She looked at me and said, he reminds me so much of my son at that age, I would say he is 4 and weighs about 50 pounds, but still wants to be held like a baby (I was trying to hold, rock and soothe him). I told her that she was right, he just turned 4 andhe weighs 54 pounds. Then she said it....
"He has autism doesnt he?". I said yes he does. SHe said, "he has sensory problems doesnt he?". I said yes he does. Then comes the point of my post. Of the 6 families in that waiting room, each had overheard us (though we were not speaking loudly) and 5 of us had children that had autism. One by one the others spoke up and said my son / daughter has autism..... I still just feel stunned by that. Was that just a fluke occurance? Or is ASD really becoming that dominat a problem. I feel so sad. On a positive note, I am pleased with the therapists that
we received and remain (as always) hopeful that my child can progress if given the right therapy and support. The getting the "right" things seems to be an ongoing problem, but I am sure no one here needs to be told that.

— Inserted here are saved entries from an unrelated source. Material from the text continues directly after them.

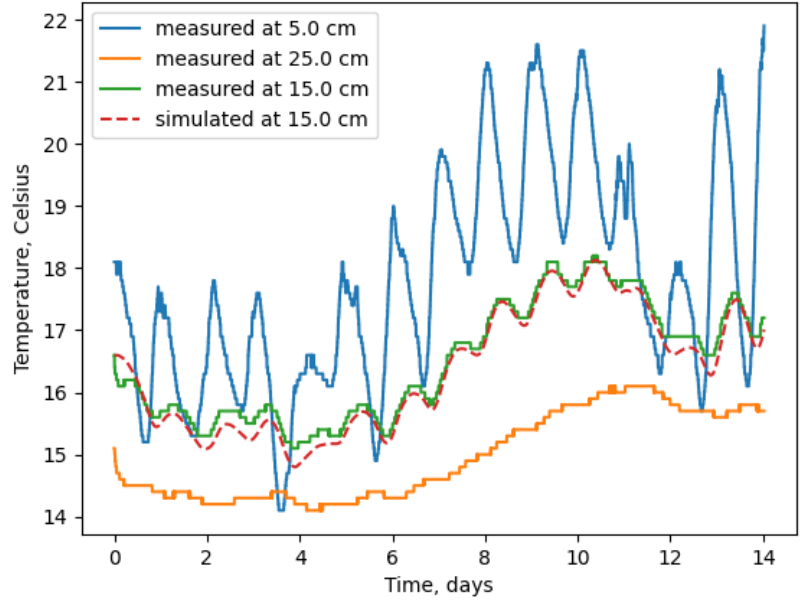
Figure 2. Moss temperature series measured at top (5 cm), bottom (25 cm) and middle (15 cm), of the test moss layer, and simulated in the middle of the layer at the optimal value of the temperature diffusivity coefficient a 0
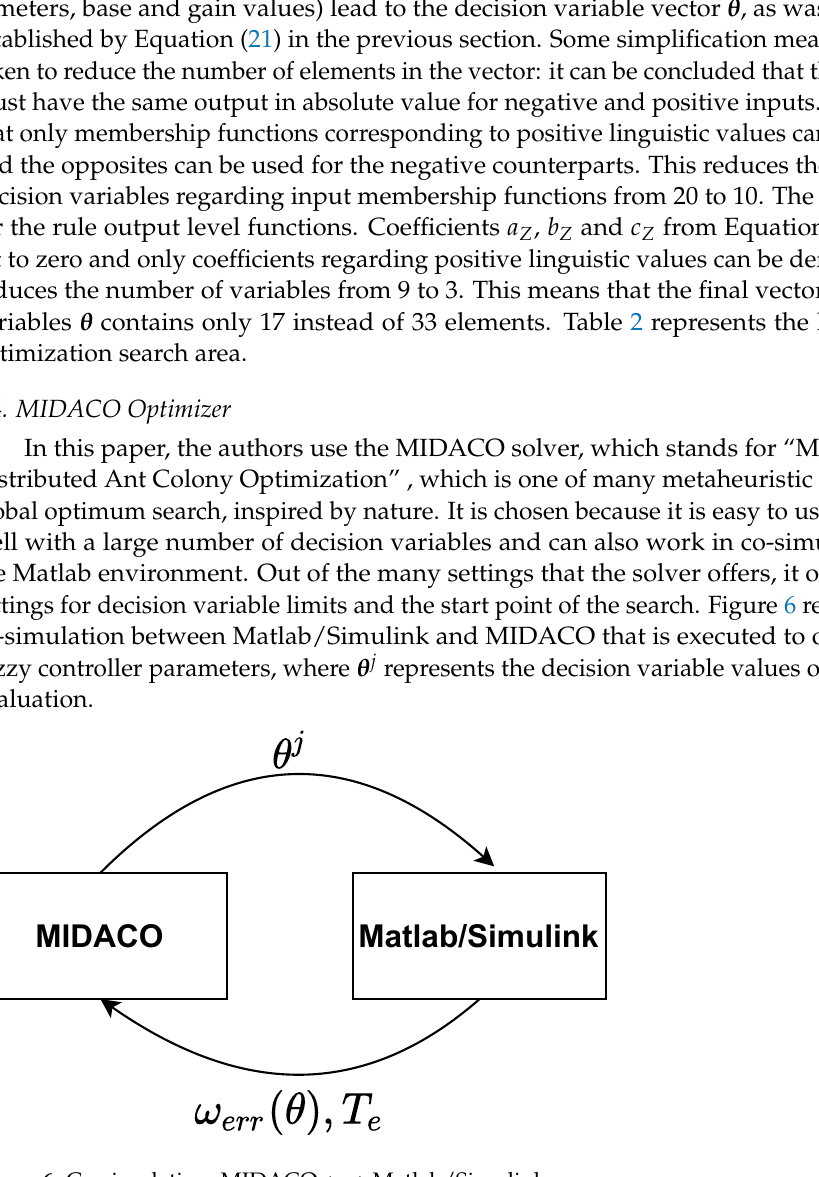
Figure 6. Co-simulation: MIDACO ←→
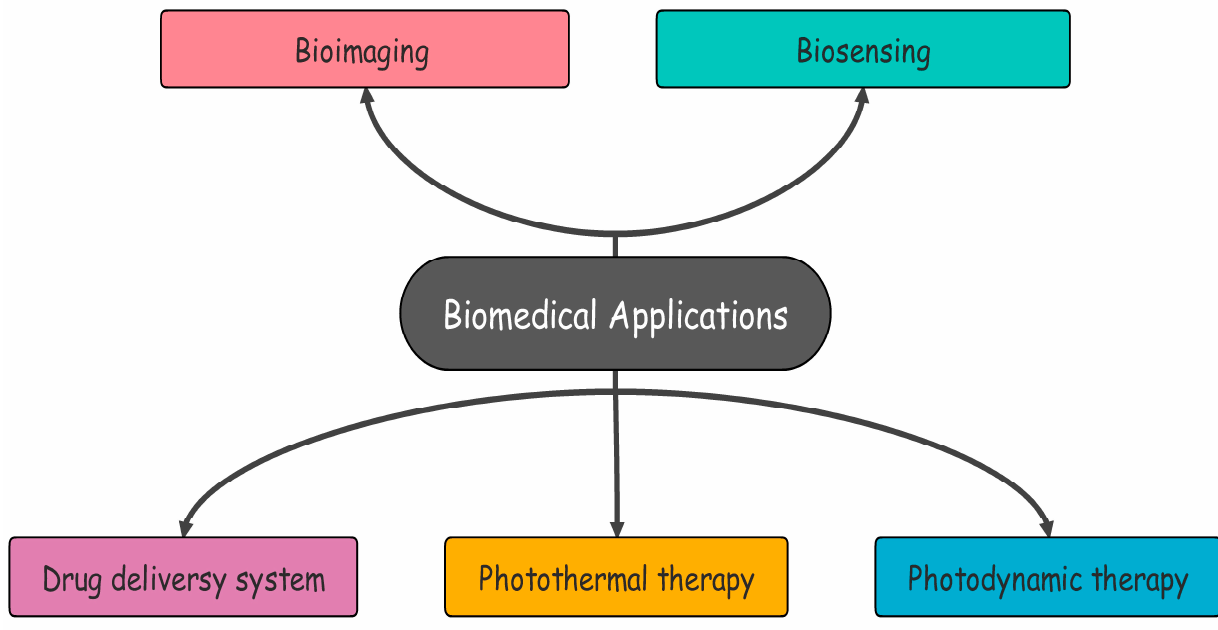
Figure 2. Biomedical applications of COFs.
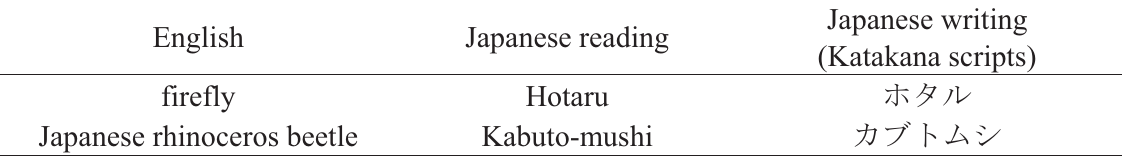
Table 1. Japanese transcription (Katakana) of the firefly (Lampyridae) and Japanese rhinoceros beetle ( Allomyrina dichotoma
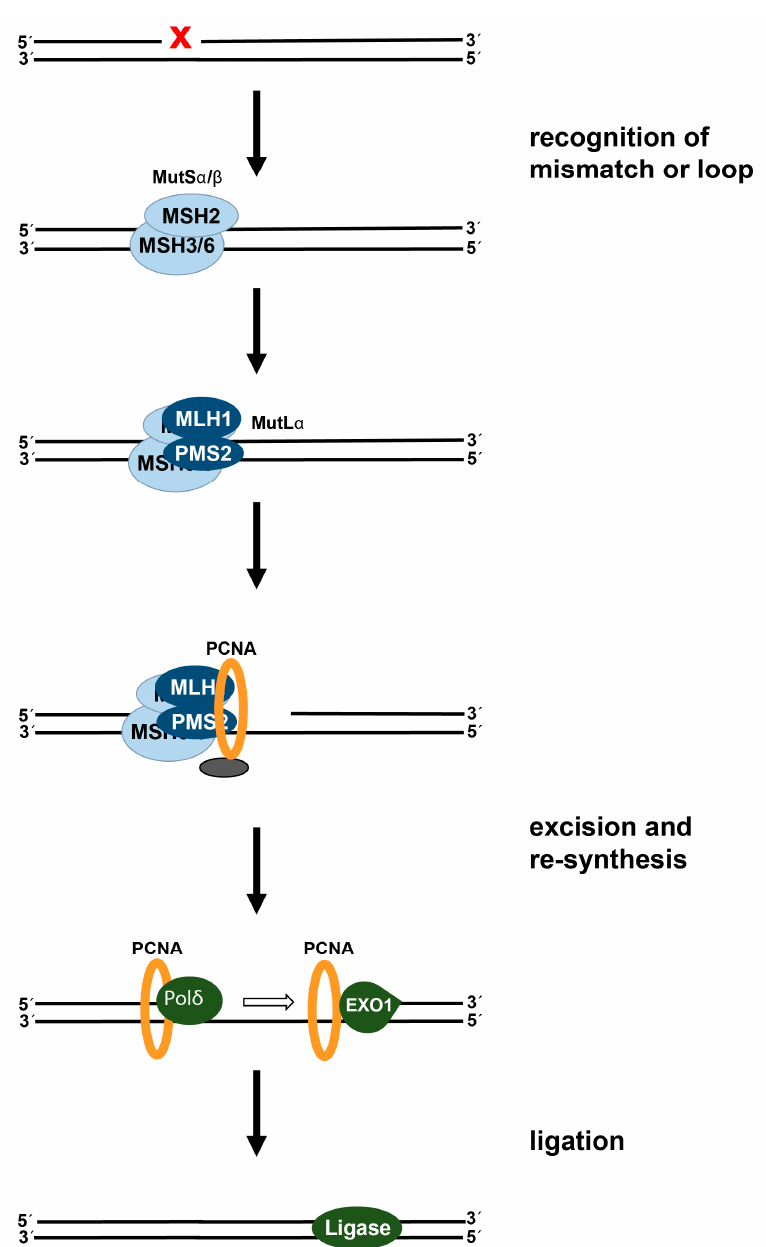
Figure 3. Mechanism of human mismatch repair. In addition, hMutS α /hMutS β detect and bind to DNA mismatches or small loops. The hMutL α is recruited, followed by RFC-mediated loading of PCNA onto DNA. EXO1 binds and catalyzes excision of nucleotides beyond the mismatch/loop, followed by Pol δ -catalyzed re-synthesis and DNA ligation.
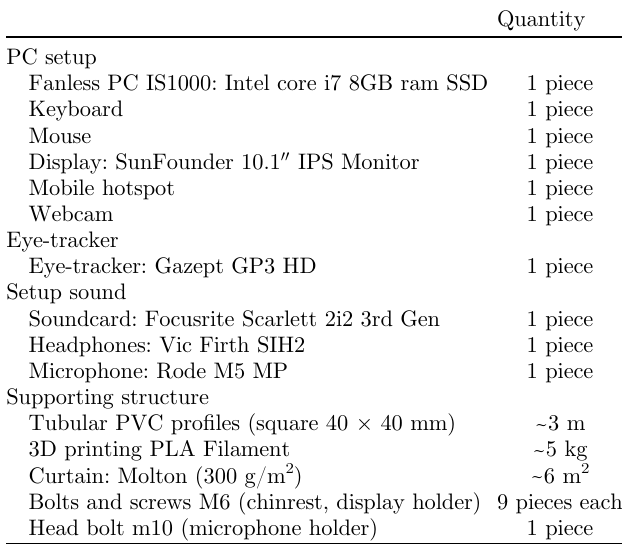
Table 1. Components that are used for the Mobile apparatus for audio-visual experiments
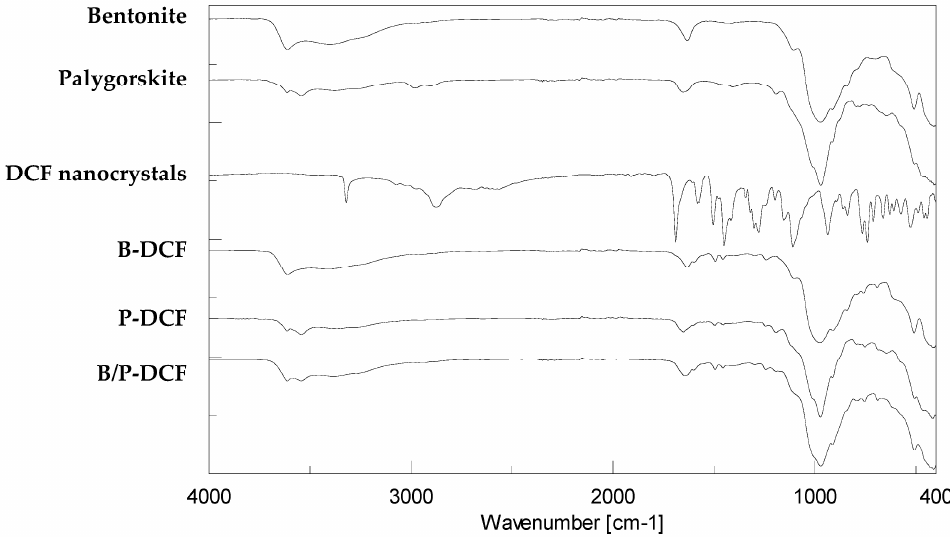
Figure 5. FTIR of the pristine components and gels (B-DCF, P-DCF, and B/P-DCF). In Figure 6, TGA (top panel) and DSC (bottom panel) spectra of diclofenac nanocrystals-loaded inorganic hydrogels (B-DCF, P-DCF, and B/P-DCF) have been reported.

We went back to the Dr June 1 and DS's left ear was clear but the right one was still somewhat pink. We go back Monday........we put him back on the Zyrtec, at least for the next few months. Our sleep has been so horrid. Please remember us in your prayers and we will return the favor..
Thanks for listening,
Vickie Jean
Hey there my friend, i will most certainly keep you in my prayers, although alarming, it most of been nice to share a waiting room  with other parents that truelly understand what life is like for you. and yes, the increase of the disorder is reaching epedemic rates. i am glad that you have found therapists that will help address your little guys problems and yes, always remain hopeful that he will gain new skills and progress will follow.  i do for not only my son but for all of our kids! Take care and try to get some rest.